#### RECORDED INFORMATION

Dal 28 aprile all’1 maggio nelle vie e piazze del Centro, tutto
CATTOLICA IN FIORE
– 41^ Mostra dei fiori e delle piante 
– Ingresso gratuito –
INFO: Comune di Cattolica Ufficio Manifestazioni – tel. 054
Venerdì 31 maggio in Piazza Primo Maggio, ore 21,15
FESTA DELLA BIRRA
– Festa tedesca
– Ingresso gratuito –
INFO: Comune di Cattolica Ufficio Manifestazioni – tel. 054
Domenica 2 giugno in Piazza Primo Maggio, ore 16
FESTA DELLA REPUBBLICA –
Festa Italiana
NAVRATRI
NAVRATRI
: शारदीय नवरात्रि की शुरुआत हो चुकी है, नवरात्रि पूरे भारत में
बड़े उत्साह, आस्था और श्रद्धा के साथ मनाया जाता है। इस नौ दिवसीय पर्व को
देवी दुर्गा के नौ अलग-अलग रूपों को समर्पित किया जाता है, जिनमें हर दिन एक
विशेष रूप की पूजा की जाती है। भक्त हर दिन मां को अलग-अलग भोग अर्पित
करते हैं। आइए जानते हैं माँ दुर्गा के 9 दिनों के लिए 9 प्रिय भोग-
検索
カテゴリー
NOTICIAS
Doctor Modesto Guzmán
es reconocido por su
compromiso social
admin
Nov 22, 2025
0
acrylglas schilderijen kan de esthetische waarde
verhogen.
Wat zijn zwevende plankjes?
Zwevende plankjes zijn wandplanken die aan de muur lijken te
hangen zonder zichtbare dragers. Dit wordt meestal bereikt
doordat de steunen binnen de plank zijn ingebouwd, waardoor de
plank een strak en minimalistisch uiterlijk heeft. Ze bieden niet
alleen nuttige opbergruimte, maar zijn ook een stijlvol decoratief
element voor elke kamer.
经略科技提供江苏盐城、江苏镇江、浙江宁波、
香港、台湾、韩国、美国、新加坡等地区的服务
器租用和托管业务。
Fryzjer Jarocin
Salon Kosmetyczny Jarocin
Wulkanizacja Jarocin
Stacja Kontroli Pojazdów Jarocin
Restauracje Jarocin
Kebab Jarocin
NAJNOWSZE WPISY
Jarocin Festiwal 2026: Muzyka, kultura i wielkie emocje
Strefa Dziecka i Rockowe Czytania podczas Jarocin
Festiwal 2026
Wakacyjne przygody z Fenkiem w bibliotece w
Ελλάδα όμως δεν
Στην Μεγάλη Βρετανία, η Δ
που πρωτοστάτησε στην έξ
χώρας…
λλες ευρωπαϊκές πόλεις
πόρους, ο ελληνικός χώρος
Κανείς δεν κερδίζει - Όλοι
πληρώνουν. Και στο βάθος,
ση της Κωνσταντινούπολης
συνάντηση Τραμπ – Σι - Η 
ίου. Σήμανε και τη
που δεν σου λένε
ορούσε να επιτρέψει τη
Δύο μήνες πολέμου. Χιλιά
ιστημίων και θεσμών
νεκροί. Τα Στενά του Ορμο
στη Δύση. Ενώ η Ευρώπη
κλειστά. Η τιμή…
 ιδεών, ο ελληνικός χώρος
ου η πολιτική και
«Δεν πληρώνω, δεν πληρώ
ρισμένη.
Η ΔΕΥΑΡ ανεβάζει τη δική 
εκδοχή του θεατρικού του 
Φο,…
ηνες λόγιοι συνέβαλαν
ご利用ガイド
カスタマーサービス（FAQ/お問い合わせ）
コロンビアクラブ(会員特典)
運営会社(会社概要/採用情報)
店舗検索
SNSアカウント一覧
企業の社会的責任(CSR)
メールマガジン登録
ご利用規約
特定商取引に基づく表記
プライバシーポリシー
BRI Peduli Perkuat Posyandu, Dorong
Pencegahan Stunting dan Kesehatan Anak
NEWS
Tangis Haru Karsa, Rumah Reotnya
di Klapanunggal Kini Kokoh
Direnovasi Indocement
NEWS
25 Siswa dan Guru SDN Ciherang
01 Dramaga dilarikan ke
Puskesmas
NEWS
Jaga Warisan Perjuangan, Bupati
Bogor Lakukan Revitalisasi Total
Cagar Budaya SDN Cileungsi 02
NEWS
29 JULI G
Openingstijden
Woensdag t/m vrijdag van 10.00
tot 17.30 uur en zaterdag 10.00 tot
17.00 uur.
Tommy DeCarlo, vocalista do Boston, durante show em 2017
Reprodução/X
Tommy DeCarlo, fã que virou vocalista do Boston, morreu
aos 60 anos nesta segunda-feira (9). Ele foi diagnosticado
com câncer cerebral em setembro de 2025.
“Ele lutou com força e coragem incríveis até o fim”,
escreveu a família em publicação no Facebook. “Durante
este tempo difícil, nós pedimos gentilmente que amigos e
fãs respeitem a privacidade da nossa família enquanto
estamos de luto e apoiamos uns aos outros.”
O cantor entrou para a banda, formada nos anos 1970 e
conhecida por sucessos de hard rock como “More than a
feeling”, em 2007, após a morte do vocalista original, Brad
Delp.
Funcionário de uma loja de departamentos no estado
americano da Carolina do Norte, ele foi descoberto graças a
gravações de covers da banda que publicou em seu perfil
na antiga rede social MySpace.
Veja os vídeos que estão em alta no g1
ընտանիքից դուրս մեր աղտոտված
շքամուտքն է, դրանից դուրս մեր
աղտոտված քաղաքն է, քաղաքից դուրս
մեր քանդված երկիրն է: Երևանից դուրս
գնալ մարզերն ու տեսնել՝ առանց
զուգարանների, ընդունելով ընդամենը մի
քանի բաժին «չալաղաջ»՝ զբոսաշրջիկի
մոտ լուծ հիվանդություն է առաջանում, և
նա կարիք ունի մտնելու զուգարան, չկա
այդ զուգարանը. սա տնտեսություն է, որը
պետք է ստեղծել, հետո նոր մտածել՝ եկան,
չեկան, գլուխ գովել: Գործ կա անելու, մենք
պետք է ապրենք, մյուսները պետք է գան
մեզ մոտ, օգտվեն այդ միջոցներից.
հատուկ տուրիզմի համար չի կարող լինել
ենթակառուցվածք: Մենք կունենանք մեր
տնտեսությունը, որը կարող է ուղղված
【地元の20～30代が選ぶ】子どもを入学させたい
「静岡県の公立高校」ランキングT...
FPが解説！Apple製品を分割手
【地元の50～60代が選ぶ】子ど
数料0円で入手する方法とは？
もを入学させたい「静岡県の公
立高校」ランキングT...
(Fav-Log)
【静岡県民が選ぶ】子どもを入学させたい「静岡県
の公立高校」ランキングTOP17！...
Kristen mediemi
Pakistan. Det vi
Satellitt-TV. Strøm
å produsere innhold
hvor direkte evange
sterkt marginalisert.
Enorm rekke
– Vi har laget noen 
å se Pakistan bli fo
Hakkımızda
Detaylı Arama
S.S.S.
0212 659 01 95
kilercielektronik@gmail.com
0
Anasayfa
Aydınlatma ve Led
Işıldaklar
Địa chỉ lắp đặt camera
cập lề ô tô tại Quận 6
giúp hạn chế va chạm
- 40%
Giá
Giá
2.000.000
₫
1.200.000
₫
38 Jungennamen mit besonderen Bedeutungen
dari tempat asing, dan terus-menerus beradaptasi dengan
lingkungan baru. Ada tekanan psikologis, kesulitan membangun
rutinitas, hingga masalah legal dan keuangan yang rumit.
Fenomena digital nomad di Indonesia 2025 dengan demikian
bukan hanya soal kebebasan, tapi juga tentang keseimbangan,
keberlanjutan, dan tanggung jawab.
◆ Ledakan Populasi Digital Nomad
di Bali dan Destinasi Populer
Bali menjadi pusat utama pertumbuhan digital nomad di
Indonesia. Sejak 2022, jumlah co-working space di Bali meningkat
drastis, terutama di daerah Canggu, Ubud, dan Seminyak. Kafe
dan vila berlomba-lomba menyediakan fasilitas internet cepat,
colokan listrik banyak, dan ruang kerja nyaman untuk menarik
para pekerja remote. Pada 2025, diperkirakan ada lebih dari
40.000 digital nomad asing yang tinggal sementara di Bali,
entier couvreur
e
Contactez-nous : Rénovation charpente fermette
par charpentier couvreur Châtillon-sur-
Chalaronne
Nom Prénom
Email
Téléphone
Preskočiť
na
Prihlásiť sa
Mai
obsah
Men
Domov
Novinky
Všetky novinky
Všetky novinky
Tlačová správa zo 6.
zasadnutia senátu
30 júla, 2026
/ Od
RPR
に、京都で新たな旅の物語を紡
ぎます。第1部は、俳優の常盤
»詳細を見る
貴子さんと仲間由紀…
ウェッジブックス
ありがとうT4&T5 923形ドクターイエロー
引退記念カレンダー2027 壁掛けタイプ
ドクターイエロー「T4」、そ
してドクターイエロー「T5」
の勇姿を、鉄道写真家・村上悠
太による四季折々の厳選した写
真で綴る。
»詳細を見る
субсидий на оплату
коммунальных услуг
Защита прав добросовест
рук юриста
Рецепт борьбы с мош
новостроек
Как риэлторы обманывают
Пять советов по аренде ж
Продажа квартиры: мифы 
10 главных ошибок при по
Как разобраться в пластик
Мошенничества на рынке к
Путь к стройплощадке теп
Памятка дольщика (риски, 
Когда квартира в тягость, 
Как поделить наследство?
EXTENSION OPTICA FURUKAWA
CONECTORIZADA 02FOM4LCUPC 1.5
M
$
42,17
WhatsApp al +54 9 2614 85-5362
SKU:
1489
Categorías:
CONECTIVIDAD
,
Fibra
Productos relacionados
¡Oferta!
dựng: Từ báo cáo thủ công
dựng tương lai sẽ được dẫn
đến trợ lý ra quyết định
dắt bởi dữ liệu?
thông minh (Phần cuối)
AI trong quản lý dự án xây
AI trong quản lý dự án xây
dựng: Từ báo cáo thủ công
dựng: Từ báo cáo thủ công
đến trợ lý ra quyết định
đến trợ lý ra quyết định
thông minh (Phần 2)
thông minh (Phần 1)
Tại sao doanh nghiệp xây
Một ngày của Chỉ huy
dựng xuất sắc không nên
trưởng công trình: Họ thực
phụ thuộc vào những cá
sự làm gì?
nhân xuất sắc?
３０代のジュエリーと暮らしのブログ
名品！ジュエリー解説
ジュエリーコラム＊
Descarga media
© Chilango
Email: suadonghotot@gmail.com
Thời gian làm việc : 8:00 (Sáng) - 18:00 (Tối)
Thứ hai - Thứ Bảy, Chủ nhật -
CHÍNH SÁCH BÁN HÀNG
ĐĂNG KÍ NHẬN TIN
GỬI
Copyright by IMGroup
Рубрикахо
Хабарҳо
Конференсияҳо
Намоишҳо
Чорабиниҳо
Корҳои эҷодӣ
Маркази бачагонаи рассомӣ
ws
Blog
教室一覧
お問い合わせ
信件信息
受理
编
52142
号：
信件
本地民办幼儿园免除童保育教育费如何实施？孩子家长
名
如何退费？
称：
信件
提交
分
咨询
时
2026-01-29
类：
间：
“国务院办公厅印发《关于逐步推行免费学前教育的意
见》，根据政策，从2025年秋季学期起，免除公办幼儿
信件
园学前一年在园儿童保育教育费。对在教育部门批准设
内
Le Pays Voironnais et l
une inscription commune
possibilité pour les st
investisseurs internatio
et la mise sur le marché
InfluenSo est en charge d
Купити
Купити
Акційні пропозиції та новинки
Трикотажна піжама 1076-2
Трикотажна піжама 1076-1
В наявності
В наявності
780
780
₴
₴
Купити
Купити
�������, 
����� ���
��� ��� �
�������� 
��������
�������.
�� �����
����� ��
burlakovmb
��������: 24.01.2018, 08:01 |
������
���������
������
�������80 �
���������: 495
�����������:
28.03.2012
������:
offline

########

WHAT TO WORK ON:
For this exercise, output exactly the lines above from the line with "Bogor Lakukan Revitalisasi Total" to the line with "escreveu a família", counting both, and leave out the rest.

SOLUTION FOR THIS EXERCISE:
Bogor Lakukan Revitalisasi Total
Cagar Budaya SDN Cileungsi 02
NEWS
29 JULI G
Openingstijden
Woensdag t/m vrijdag van 10.00
tot 17.30 uur en zaterdag 10.00 tot
17.00 uur.
Tommy DeCarlo, vocalista do Boston, durante show em 2017
Reprodução/X
Tommy DeCarlo, fã que virou vocalista do Boston, morreu
aos 60 anos nesta segunda-feira (9). Ele foi diagnosticado
com câncer cerebral em setembro de 2025.
“Ele lutou com força e coragem incríveis até o fim”,
escreveu a família em publicação no Facebook. “Durante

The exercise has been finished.